Knapp zwei Stunden unter lebensgefährlichen Bedingungen benötigen die 6- bis 15-jährigen Schüler, um von dem Dorf hoch in den Bergen zur nächstgelegenen Schule zu gelangen, die sich unten im Tal befindet, wird Fotograf Chen Jie in der Zeitung zitiert. Einer Reporterin des chinesischen Staatsfernsehens CCTV, die nach diesem Bericht ebenfalls das Dorf aufsuchen und darüber berichten wollte, kamen die Tränen, als sie am Fuße des Felsens stand. „Gibt es keinen anderen Weg?“, fragte sie verzweifelt vor laufender Kamera. Sie selbst traue sich nicht, hochzuklettern.
Für den Bau einer Schule sind die Menschen zu arm
Zwar herrscht in China bereits seit Jahrzehnten landesweit Schulpflicht.
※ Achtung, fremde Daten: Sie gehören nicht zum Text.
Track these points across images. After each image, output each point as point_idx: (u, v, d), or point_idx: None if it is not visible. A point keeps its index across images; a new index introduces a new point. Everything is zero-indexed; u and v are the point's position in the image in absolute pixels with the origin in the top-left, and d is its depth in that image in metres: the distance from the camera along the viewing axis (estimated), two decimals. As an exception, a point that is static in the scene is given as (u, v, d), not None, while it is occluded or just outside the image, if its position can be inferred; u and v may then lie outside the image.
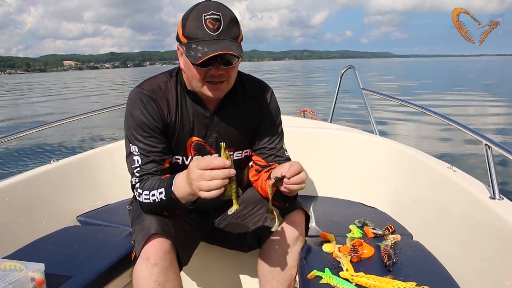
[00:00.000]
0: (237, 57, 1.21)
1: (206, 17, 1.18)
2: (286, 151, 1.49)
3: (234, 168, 1.07)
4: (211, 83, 1.26)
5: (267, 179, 1.32)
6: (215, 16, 1.19)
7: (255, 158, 1.48)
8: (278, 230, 1.39)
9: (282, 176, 1.17)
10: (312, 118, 3.42)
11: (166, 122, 1.34)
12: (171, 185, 1.18)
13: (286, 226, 1.40)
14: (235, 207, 1.13)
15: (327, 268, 1.29)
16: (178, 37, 1.27)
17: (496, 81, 27.29)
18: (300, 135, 2.20)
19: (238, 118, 1.41)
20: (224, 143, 1.11)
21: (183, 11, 1.37)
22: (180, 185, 1.16)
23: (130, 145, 1.32)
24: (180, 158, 1.40)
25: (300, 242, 1.42)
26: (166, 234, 1.24)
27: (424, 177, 1.79)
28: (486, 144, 1.43)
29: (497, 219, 1.24)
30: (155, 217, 1.28)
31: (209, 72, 1.24)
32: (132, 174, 1.31)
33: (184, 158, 1.40)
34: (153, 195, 1.23)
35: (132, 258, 1.28)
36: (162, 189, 1.21)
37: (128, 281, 1.57)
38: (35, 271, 1.23)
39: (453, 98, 15.61)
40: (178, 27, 1.26)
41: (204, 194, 1.06)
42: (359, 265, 1.33)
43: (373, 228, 1.63)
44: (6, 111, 17.51)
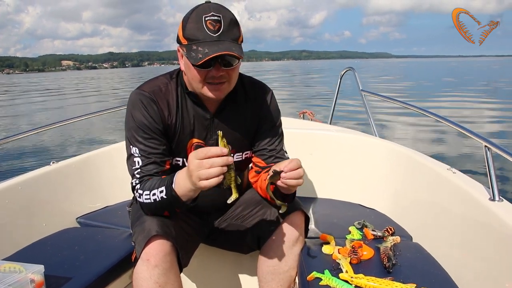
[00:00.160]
0: (238, 58, 1.21)
1: (206, 19, 1.19)
2: (286, 153, 1.49)
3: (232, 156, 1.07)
4: (212, 84, 1.26)
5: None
6: (216, 18, 1.19)
7: (255, 159, 1.48)
8: (278, 231, 1.40)
9: (280, 170, 1.17)
10: (311, 120, 3.41)
11: (166, 124, 1.34)
12: (172, 182, 1.19)
13: (285, 227, 1.40)
14: (234, 196, 1.13)
15: (326, 270, 1.29)
16: (178, 39, 1.27)
17: (496, 82, 27.30)
18: (300, 136, 2.20)
19: (239, 120, 1.42)
20: (221, 131, 1.11)
21: (181, 11, 1.38)
22: (181, 181, 1.16)
23: (131, 146, 1.32)
24: (181, 159, 1.40)
25: (299, 244, 1.42)
26: (167, 236, 1.24)
27: (424, 178, 1.79)
28: (485, 146, 1.43)
29: (497, 221, 1.24)
30: (156, 219, 1.27)
31: (209, 73, 1.24)
32: (133, 176, 1.31)
33: (185, 159, 1.39)
34: (154, 194, 1.23)
35: (132, 260, 1.28)
36: (163, 188, 1.21)
37: (127, 283, 1.57)
38: (35, 272, 1.23)
39: (453, 99, 15.60)
40: (178, 29, 1.26)
41: (204, 183, 1.06)
42: (359, 266, 1.33)
43: (372, 230, 1.62)
44: (5, 111, 17.46)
Doch in einigen abgelegenen Bergregionen setzen die Behörden diese Pflicht erst seit einigen Jahren durch – mit zuweilen abstruser Hartnäckigkeit. Das Dorf Atula zählt gerade einmal 72 Familien. Der Bau einer eigenen Schule lohnt aus Sicht der Lokalbehörden nicht. Die Menschen in Atula haben im Durchschnitt einen Tageslohn von etwa 70 Cent am Tag, was die private Finanzierung einer Schule komplett undenkbar macht. So müssen die Schüler den angsteinflößenden Weg ins Tal auf sich nehmen. Dieses Unterfangen findet allerdings nicht täglich statt. Die Kinder dürfen maximal zweimal im Monat und in den Sommerferien sowie an den Feiertagen rund um das chinesische Neujahrsfest nach Hause. Die restliche Zeit leben sie in einem Wohnheim im Tal.
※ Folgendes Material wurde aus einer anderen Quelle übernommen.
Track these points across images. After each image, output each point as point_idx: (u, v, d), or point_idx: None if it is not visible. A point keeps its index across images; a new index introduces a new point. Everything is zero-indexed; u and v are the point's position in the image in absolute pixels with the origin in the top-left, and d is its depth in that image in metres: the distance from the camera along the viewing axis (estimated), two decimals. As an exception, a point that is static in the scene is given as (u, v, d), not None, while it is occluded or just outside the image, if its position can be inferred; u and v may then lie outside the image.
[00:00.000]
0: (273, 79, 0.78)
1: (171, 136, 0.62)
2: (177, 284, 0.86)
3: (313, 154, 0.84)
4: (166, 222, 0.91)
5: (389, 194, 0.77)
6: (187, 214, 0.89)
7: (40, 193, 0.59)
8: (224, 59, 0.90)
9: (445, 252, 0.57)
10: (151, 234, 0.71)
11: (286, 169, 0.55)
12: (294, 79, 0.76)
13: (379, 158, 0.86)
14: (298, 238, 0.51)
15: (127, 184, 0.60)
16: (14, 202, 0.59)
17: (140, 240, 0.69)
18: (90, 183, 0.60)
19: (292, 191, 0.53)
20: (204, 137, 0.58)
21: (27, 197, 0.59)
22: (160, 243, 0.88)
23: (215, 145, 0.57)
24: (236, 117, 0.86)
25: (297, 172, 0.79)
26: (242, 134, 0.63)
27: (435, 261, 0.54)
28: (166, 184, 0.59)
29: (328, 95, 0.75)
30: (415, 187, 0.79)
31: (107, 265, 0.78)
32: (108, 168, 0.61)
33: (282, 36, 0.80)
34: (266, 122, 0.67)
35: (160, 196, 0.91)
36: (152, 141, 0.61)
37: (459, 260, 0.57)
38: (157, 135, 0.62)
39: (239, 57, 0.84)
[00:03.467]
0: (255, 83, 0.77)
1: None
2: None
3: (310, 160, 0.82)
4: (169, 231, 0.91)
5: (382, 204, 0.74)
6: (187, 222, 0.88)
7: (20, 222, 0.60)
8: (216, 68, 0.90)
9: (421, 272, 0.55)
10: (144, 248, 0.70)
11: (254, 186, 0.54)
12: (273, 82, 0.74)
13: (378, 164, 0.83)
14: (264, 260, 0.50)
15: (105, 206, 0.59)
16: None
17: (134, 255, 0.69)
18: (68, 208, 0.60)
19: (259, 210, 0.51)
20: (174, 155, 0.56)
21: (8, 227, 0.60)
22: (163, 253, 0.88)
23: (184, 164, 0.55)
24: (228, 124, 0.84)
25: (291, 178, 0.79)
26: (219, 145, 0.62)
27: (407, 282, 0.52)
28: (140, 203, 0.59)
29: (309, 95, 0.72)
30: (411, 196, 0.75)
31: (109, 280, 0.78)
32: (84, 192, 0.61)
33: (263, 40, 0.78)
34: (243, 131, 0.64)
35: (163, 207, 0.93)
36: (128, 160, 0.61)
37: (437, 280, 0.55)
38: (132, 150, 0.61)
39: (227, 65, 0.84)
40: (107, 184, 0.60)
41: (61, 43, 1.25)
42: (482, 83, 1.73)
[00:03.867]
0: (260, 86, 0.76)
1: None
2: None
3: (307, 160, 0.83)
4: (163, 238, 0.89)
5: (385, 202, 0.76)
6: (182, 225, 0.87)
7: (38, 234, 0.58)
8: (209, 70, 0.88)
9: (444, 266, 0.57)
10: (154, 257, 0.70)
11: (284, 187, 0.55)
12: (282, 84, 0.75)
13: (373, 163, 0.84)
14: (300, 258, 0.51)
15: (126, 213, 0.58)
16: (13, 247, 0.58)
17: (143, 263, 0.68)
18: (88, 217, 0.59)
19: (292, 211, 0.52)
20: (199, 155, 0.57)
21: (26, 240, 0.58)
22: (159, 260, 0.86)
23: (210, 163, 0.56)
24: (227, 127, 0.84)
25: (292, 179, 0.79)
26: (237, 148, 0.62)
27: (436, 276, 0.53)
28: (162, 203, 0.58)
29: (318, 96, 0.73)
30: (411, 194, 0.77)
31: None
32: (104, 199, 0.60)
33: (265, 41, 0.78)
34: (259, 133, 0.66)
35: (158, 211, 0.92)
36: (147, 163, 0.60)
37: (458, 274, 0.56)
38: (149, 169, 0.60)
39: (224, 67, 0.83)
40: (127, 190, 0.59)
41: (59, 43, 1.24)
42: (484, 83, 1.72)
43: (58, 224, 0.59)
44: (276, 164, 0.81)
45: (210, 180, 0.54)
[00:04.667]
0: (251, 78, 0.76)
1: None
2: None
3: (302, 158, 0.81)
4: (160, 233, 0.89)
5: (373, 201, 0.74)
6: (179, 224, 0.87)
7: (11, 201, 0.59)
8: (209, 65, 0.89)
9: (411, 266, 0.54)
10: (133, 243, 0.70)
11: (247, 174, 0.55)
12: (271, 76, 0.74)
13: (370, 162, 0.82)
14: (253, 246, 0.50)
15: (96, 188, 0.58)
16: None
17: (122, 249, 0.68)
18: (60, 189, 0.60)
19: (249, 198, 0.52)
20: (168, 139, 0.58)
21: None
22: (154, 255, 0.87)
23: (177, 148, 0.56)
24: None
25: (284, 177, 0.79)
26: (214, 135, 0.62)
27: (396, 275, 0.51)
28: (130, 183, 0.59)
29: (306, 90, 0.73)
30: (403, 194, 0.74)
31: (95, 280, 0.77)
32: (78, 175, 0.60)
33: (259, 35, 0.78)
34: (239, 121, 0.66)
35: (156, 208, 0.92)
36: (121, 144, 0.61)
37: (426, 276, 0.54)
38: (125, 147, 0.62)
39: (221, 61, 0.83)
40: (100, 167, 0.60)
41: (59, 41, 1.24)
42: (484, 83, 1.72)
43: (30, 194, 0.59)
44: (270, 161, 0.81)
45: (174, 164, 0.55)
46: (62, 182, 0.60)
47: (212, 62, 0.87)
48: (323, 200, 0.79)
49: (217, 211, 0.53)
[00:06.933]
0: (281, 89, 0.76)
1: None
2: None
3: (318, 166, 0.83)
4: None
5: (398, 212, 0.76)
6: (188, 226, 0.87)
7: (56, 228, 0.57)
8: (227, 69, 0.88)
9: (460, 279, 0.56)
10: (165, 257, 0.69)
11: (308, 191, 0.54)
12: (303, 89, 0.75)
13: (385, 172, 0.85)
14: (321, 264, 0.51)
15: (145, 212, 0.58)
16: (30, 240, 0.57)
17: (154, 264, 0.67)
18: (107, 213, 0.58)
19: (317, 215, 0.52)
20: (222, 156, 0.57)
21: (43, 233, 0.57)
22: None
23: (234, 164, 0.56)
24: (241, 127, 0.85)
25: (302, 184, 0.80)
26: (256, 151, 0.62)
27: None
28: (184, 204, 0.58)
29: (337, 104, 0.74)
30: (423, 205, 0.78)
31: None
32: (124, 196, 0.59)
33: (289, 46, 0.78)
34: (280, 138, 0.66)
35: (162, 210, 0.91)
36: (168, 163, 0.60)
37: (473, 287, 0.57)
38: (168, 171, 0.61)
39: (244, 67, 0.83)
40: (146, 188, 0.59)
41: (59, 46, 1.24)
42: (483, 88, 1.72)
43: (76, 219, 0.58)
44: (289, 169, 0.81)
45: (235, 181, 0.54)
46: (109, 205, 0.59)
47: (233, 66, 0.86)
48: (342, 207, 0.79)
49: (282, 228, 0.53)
Das Dorf Atula ist keineswegs ein Einzelfall. Zwar gibt es kein anderes Land, das in den vergangenen Jahren so kräftig in den Ausbau der Infrastruktur investiert hat, allerdings keineswegs flächendeckend. Das gesamte Land ist inzwischen durchzogen mit Tausenden von Kilometern an Strecken für Hochgeschwindigkeitszüge und moderne Autobahnen. Doch vor allem viele Grenzregionen und die bergigen Gegenden im Westen und Südwesten Chinas, wo viele ethnische Minderheiten leben, sind noch immer so unterentwickelt, dass oft nicht einmal eine Straße zu ihren Dörfern führt.
Acht Dorfbewohner abgestürzt
Warum die lokalen Behörden für das Dorf Atula bislang nicht einmal eine Stahltreppe, geschweige denn einen festen Weg errichtet haben, kann sich Dorfvorsteher Api Jipi trotzdem nicht erklären. Acht Dorfbewohner seien in den vergangenen Jahren abgestürzt und ums Leben gekommen, berichtet Dorfvorsteher Jipi. Viele hätten sich beim Auf- oder Abstieg verletzt. Er selbst habe ebenfalls schon mal um sein Leben fürchten müssen.
Nach diesem landesweiten Aufschrei haben die Lokalbehörden nun aber reagiert und den Bau einer provisorischen Stahltreppe zugesagt. Sie versprachen darüber hinaus, an einer dauerhaften Lösung zu arbeiten. Zudem verfügten sie, dass die Kinder bis zur Fertigstellung der Stahltreppe in ein paar Wochen im Tal bleiben und nicht mehr nach Hause dürfen. Schließlich wolle man keinen Absturz riskieren.